Search code examples
rggplot2geom-text

Adding data labels to geom_bar when using proportions


I had previously asked about using geom_bar to plot the proportions of a binary variable.

This solution worked well. Now I need to add data labels to the plot. However, geom_text requires a y and label, and I am not sure how to do that using the following syntax

df %>%
  mutate(Year = as.character(Year),
         Remission = as.factor(Remission)) %>%
  ggplot(aes(x=Year, fill = Remission)) +
  geom_bar(position = "fill") +
  scale_y_continuous(labels=scales::percent) +
  labs(y = "Proportion")

Is it possible to add data labels to this kind of stacked bar chart?
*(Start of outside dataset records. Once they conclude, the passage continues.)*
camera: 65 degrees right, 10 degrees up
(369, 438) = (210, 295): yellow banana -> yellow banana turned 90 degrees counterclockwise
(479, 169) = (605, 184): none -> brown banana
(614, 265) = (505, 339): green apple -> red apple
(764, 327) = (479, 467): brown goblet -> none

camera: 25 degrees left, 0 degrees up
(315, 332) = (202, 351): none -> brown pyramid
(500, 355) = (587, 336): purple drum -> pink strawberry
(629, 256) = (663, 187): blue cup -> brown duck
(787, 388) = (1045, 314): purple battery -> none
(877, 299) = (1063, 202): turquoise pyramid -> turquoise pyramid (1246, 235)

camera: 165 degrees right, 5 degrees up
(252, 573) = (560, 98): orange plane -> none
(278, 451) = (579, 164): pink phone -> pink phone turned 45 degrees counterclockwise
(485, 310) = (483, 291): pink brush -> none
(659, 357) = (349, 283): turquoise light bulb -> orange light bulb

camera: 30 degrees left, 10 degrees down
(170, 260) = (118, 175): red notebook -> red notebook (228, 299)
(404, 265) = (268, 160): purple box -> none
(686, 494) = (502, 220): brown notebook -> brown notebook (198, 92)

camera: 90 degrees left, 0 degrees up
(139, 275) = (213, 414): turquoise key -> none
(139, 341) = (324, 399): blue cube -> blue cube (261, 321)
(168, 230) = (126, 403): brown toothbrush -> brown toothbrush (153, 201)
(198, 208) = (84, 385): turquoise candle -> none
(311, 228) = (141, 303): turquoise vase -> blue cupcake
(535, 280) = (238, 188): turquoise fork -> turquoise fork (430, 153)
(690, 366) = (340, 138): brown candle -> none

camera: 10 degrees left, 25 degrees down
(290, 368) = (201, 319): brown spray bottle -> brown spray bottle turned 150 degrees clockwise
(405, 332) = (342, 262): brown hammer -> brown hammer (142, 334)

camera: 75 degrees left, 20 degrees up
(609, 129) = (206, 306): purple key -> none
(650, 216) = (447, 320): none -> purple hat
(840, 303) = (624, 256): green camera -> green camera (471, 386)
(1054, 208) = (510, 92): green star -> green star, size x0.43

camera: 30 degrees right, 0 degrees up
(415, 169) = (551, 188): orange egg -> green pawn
Secondary question: given that it is a proportion, the top and bottom labels provide the same information. Is it possible to only label the "lower" bar?


Solution

  • Although ggplot is good at performing common summary operations, people sometimes tie themselves in knots trying to get ggplot to do data wrangling that is actually straightforward to do en route to ggplot. Simply create the proportions and labels as columns in the data you are passing.

    library(tidyverse)
    
    df %>%
      mutate(Year = as.character(Year),
             Remission = as.factor(Remission)) %>%
      group_by(Year, Remission) %>%
      count() %>%
      group_by(Year) %>%
      mutate(Proportion = n/sum(n), 
             label = ifelse(Remission == 1, scales::percent(Proportion), "")) %>%
      ggplot(aes(x = Year, y = Proportion, fill = Remission)) +
      geom_col() +
      geom_text(position = position_fill(vjust = 0.5), aes(label = label),
                size = 7) +
      scale_y_continuous(labels=scales::percent) +
      labs(y = "Proportion") +
      scale_fill_brewer(palette = "Pastel1") +
      theme_minimal(base_size = 20)
    

    enter image description here


    Data from previous question in reproducible format

    df <- structure(list(Client_id = c(2L, 4L, 7L, 8L, 12L), Year = c(2016L, 
    2017L, 2017L, 2016L, 2016L), Remission = c(0L, 1L, 0L, 1L, 1L
    )), class = "data.frame", row.names = c(NA, -5L))